Este fenómeno social que cruza el planeta y que a veces resulta difícil de entender cuando no se vive ni se sufre, es lo que representó anoche esta producción local en el quinto día del Festival de Teatro Nuevo León 2026.
En esta fiesta escénica que desde el jueves pasado presenta producciones locales, nacionales e internacionales, la puesta dirigida por David Colorado, de la Compañía Máquinas Biológicas, relata las historias entrelazadas de dos parejas en su travesía hacia sus destinos migratorios.
Flor y Toño huyen de la pobreza de Michoacán y, pese a todos los riesgos que implica, deciden montar en «La Bestia», como le llaman al tren al que cada año trepan migrantes buscando llegar a la frontera norte.
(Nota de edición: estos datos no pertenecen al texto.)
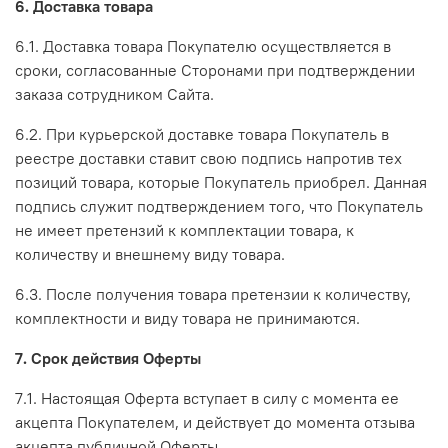
6. Доставка товара
6.1. Доставка товара Покупателю осуществляется в
сроки, согласованные Сторонами при подтверждении
заказа сотрудником Сайта.
6.2. При курьерской доставке товара Покупатель в
реестре доставки ставит свою подпись напротив тех
позиций товара, которые Покупатель приобрел. Данная
подпись служит подтверждением того, что Покупатель
не имеет претензий к комплектации товара, к
количеству и внешнему виду товара.
6.3. После получения товара претензии к количеству,
комплектности и виду товара не принимаются.
7. Срок действия Оферты
7.1. Настоящая Оферта вступает в силу с момента ее
акцепта Покупателем, и действует до момента отзыва
акцепта публичной Оферты.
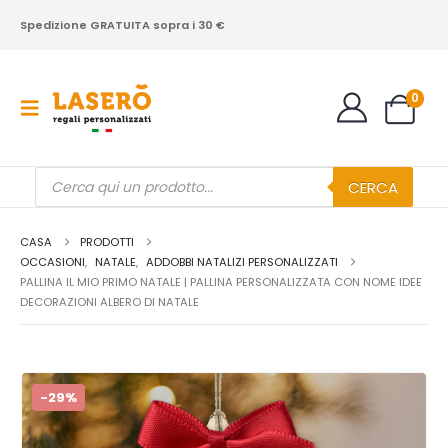
Spedizione GRATUITA sopra i 30 €
0
Products
CERCA
search
CASA
PRODOTTI
OCCASIONI
,
NATALE
,
ADDOBBI NATALIZI PERSONALIZZATI
PALLINA IL MIO PRIMO NATALE | PALLINA PERSONALIZZATA CON NOME IDEE
DECORAZIONI ALBERO DI NATALE
-29%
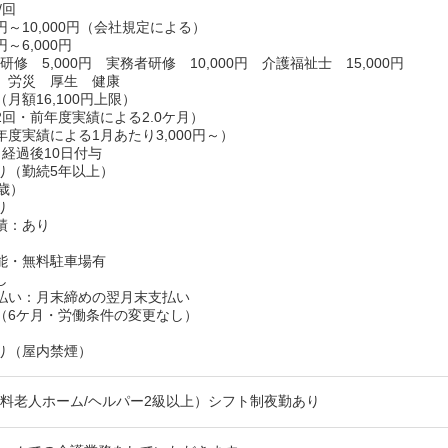
/回
0円～10,000円（会社規定による）
円～6,000円
修 5,000円 実務者研修 10,000円 介護福祉士 15,000円
 労災 厚生 健康
月額16,100円上限）
2回・前年度実績による2.0ケ月）
度実績による1月あたり3,000円～）
月経過後10日付与
り（勤続5年以上）
歳）
り
績：あり
能・無料駐車場有
し
払い：月末締めの翌月末支払い
（6ケ月・労働条件の変更なし）
り（屋内禁煙）
料老人ホーム/ヘルパー2級以上）シフト制夜勤あり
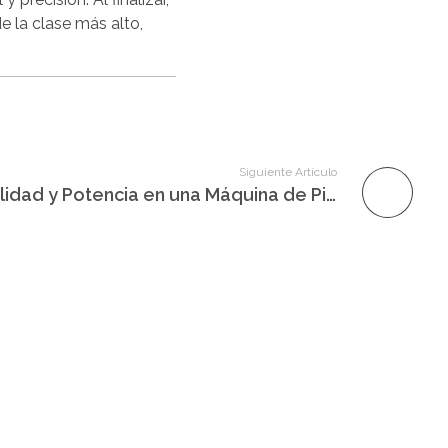
e la clase más alto,
Siguiente Artículo
Cadillac Combo: Versatilidad y Potencia en una Máquina de Pilates ✨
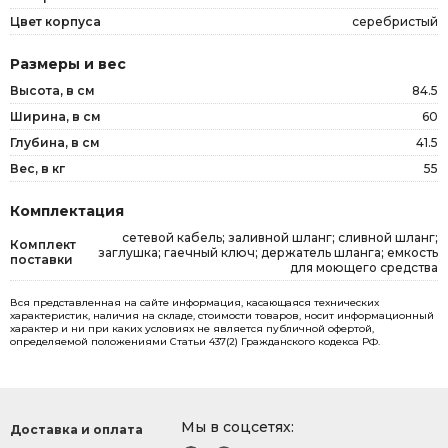
Цвет корпуса
серебристый
Размеры и вес
Высота, в см
84.5
Ширина, в см
60
Глубина, в см
41.5
Вес, в кг
55
Комплектация
сетевой кабель; заливной шланг; сливной шланг;
Комплект
заглушка; гаечный ключ; держатель шланга; емкость
поставки
для моющего средства
Вся представленная на сайте информация, касающаяся технических
характеристик, наличия на складе, стоимости товаров, носит информационный
характер и ни при каких условиях не является публичной офертой,
определяемой положениями Статьи 437(2) Гражданского кодекса РФ.
Мы в соцсетях:
Доставка и оплата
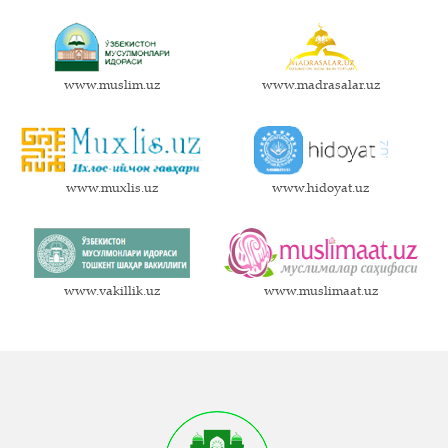
www.muslim.uz
www.madrasalar.uz
www.muxlis.uz
www.hidoyat.uz
www.vakillik.uz
www.muslimaat.uz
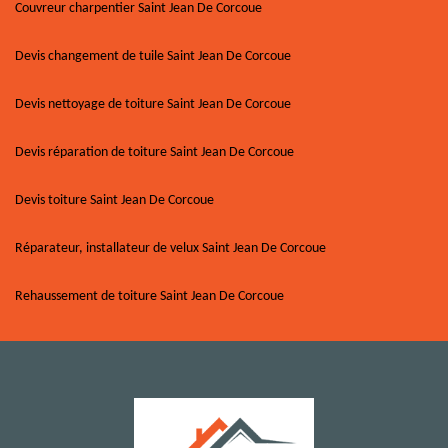
Couvreur charpentier Saint Jean De Corcoue
Devis changement de tuile Saint Jean De Corcoue
Devis nettoyage de toiture Saint Jean De Corcoue
Devis réparation de toiture Saint Jean De Corcoue
Devis toiture Saint Jean De Corcoue
Réparateur, installateur de velux Saint Jean De Corcoue
Rehaussement de toiture Saint Jean De Corcoue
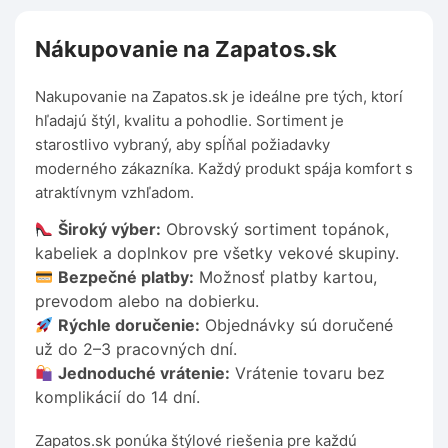
Nákupovanie na Zapatos.sk
Nakupovanie na Zapatos.sk je ideálne pre tých, ktorí
hľadajú štýl, kvalitu a pohodlie. Sortiment je
starostlivo vybraný, aby spĺňal požiadavky
moderného zákazníka. Každý produkt spája komfort s
atraktívnym vzhľadom.
Široký výber:
Obrovský sortiment topánok,
kabeliek a doplnkov pre všetky vekové skupiny.
Bezpečné platby:
Možnosť platby kartou,
prevodom alebo na dobierku.
Rýchle doručenie:
Objednávky sú doručené
už do 2–3 pracovných dní.
Jednoduché vrátenie:
Vrátenie tovaru bez
komplikácií do 14 dní.
Zapatos.sk ponúka štýlové riešenia pre každú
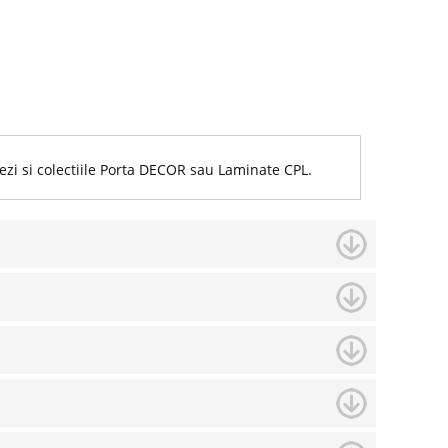
 vezi si colectiile Porta DECOR sau Laminate CPL.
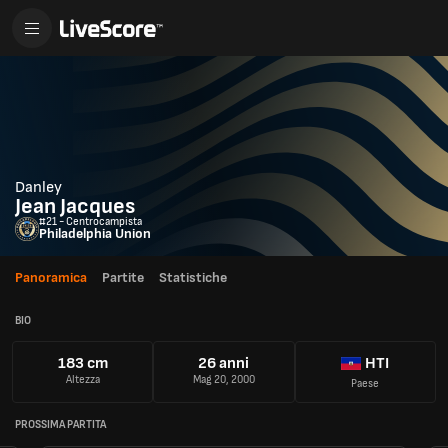
Danley
Jean Jacques
#21 - Centrocampista
Philadelphia Union
Panoramica
Partite
Statistiche
BIO
183 cm
26 anni
HTI
Altezza
Mag 20, 2000
Paese
PROSSIMA PARTITA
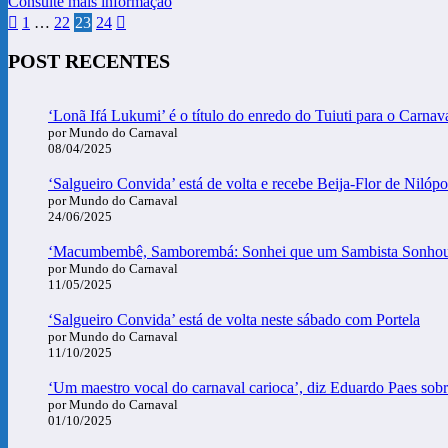
Consulte mais informação
Paginação
1
…
22
23
24
de
POST RECENTES
posts
‘Lonã Ifá Lukumi’ é o título do enredo do Tuiuti para o Carnav
por Mundo do Carnaval
08/04/2025
‘Salgueiro Convida’ está de volta e recebe Beija-Flor de Nilópo
por Mundo do Carnaval
24/06/2025
‘Macumbembê, Samborembá: Sonhei que um Sambista Sonhou a Á
por Mundo do Carnaval
11/05/2025
‘Salgueiro Convida’ está de volta neste sábado com Portela
por Mundo do Carnaval
11/10/2025
‘Um maestro vocal do carnaval carioca’, diz Eduardo Paes sobr
por Mundo do Carnaval
01/10/2025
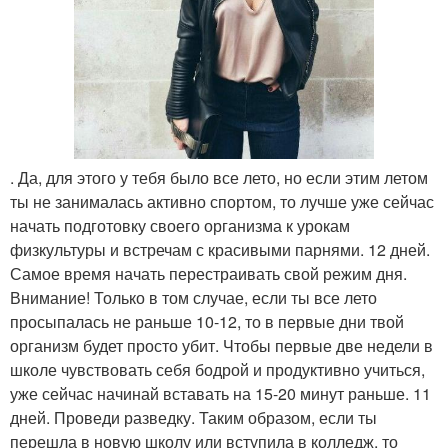
. Да, для этого у тебя было все лето, но если этим летом
ты не занималась активно спортом, то лучше уже сейчас
начать подготовку своего организма к урокам
физкультуры и встречам с красивыми парнями. 12 дней.
Самое время начать перестраивать свой режим дня.
Внимание! Только в том случае, если ты все лето
просыпалась не раньше 10-12, то в первые дни твой
организм будет просто убит. Чтобы первые две недели в
школе чувствовать себя бодрой и продуктивно учиться,
уже сейчас начинай вставать на 15-20 минут раньше. 11
дней. Проведи разведку. Таким образом, если ты
перешла в новую школу или вступила в колледж, то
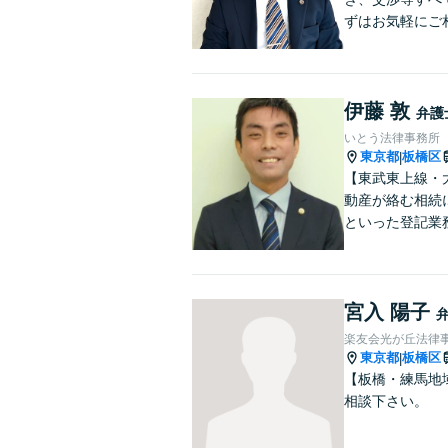
ずはお気軽にご
伊藤 敦
弁護
いとう法律事務所
東京都
板橋区
|
【東武東上線・
動産が絡む相続
といった登記業
宮入 陽子
楽友会光が丘法律
東京都
板橋区
|
【板橋・練馬地
相談下さい。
La otra pareja la integran Ahmed e Imán, quienes hacen su recorrido en medio de la guerra y los bombardeos en Siria, buscando cruzar el Mediterráneo.
Las historias de estos cuatro personajes son apenas un asomo a lo que miles sufren en diferentes regiones del mundo, que comparten las vicisitudes y momentos de terror de un fenómeno como el migratorio cuando no hay ni protección ni empatía de sociedades y gobiernos.
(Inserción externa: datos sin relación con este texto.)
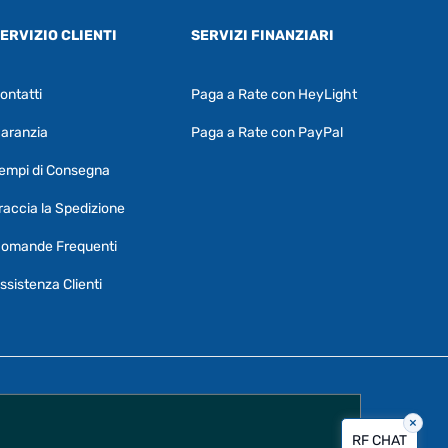
ERVIZIO CLIENTI
SERVIZI FINANZIARI
ontatti
Paga a Rate con HeyLight
Supporto clienti
RF Assist
aranzia
Paga a Rate con PayPal
Ciao, Come posso aiutarti?
empi di Consegna
Puoi chiedermi informazioni generali o
specifiche su certi prodotti.
raccia la Spedizione
Per ottenere dettagli su un determinato
omande Frequenti
prodotto
assicurati di indicarne il nome
completo
ssistenza Clienti
×
Vorrei creare un ticket al servizio clienti
RF CHAT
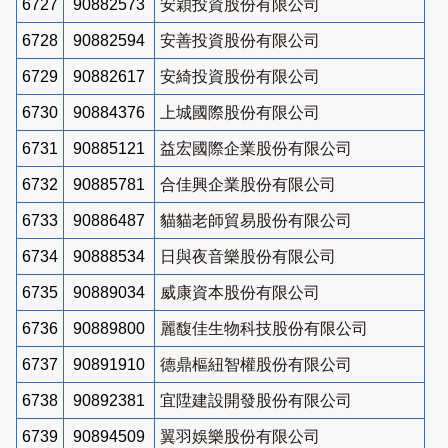
6727
90882573
安穎投資股份有限公司
6728
90882594
安善投資股份有限公司
6729
90882617
安綺投資股份有限公司
6730
90884376
上城國際股份有限公司
6731
90885121
益宏國際企業股份有限公司
6732
90885781
合佳興企業股份有限公司
6733
90886487
貓貓老師貿易股份有限公司
6734
90888534
日與夜音樂股份有限公司
6735
90889034
威康資本股份有限公司
6736
90889800
麗馥佳生物科技股份有限公司
6737
90891910
德鼎樞紐智權股份有限公司
6738
90892381
宜陞建設開發股份有限公司
6739
90894509
翼羽娛樂股份有限公司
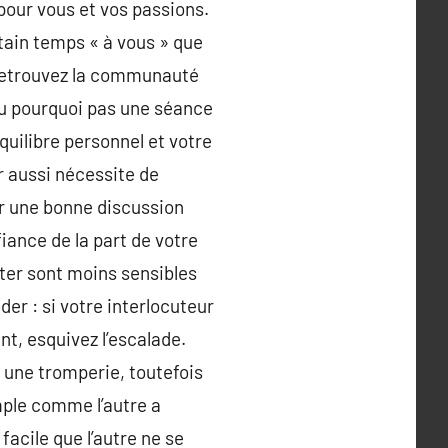
pour vous et vos passions.
tain temps « à vous » que
s retrouvez la communauté
ou pourquoi pas une séance
quilibre personnel et votre
r aussi nécessite de
ur une bonne discussion
iance de la part de votre
ter sont moins sensibles
er : si votre interlocuteur
t, esquivez l’escalade.
 une tromperie, toutefois
mple comme l’autre a
acile que l’autre ne se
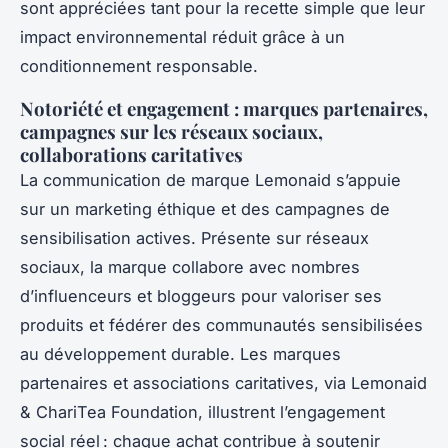
sont appréciées tant pour la recette simple que leur
impact environnemental réduit grâce à un
conditionnement responsable.
Notoriété et engagement : marques partenaires,
campagnes sur les réseaux sociaux,
collaborations caritatives
La communication de marque Lemonaid s’appuie
sur un marketing éthique et des campagnes de
sensibilisation actives. Présente sur réseaux
sociaux, la marque collabore avec nombres
d’influenceurs et bloggeurs pour valoriser ses
produits et fédérer des communautés sensibilisées
au développement durable. Les marques
partenaires et associations caritatives, via Lemonaid
& ChariTea Foundation, illustrent l’engagement
social réel : chaque achat contribue à soutenir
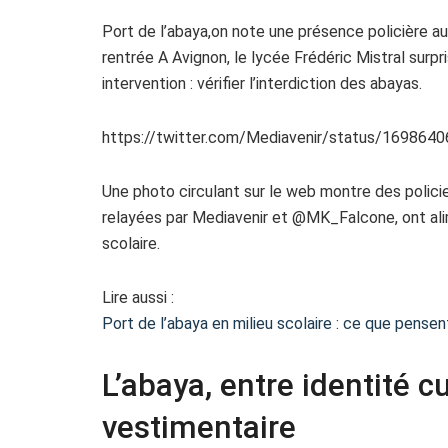
Port de l’abaya,on note une présence policière au
rentrée A Avignon, le lycée Frédéric Mistral surpri
intervention : vérifier l’interdiction des abayas.
https://twitter.com/Mediavenir/status/16986
Une photo circulant sur le web montre des policie
relayées par Mediavenir et @MK_Falcone, ont alim
scolaire.
Lire aussi :
Port de l’abaya en milieu scolaire : ce que pen
L’abaya, entre identité cu
vestimentaire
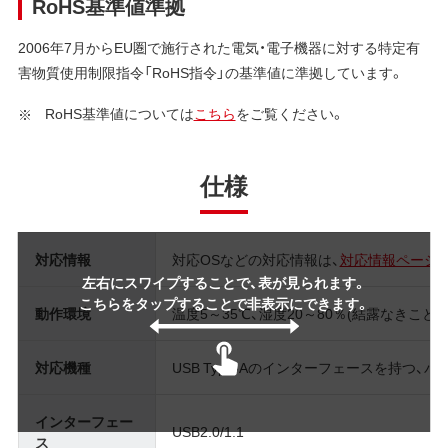
RoHS基準値準拠
2006年7月からEU圏で施行された電気・電子機器に対する特定有
害物質使用制限指令「RoHS指令」の基準値に準拠しています。
RoHS基準値については
こちら
をご覧ください。
仕様
対応情報
対応OSなどの対応情報は、
対応情報ページ
左右にスワイプすることで、表が見られます。
こちらをタップすることで非表示にできます。
動作環境
温度5～35℃、湿度20～80％(結露なきこと)
対応機種
USB Type-Aのインターフェースを持つ、パ
インターフェー
USB2.0/1.1
ス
El elenco, integrado por Andrea Cortés, Paulina de León, Diego de Lira y Esli Cortez, logra con sus actuaciones, poder vocal y capacidades acrobáticas, desdoblarse en múltiples personajes para tejer una trama en donde hay sueños, espíritus malignos y peligros.
Así, con ayuda de títeres y objetos de utilería, «La Bestia» se convierte en un monstruo parlante con advertencias y reflexiones, mientras que a través de aullidos y una máscara terrorífica toma forma la pesadilla del «coyote» que cruza de manera criminal a los migrantes «al otro lado».
En la escenificación, de unos 75 minutos de duración, lucen especialmente las interpretaciones de canciones por parte de actores y actrices que reflejan la nostalgia de lo que se queda atrás, y la esperanza de lo que desean encontrar.
Merece mención la escenografía, que con apenas unas cuantas láminas desgastadas por el óxido y con pintas que recuerdan el paso migrante, como «Migrar es un derecho», evoca el icónico muro fronterizo.
Esta obra ya se ha presentado en otros espacios de la Ciudad, como el Aula Magna de Colegio Civil y el Centro de las Artes del Parque Fundidora, recinto donde anoche se presentó.
La dramaturgia es de Verónica Maldonado, Premio Nacional de Dramaturgia Óscar Liera 2019, y ganadora de la Beca Rubén González Garza UANL.
La puesta recuerda que migrar no es un delito, sino una necesidad humana en la que hay un dolor compartido sin importar nacionalidad, religión y cultura.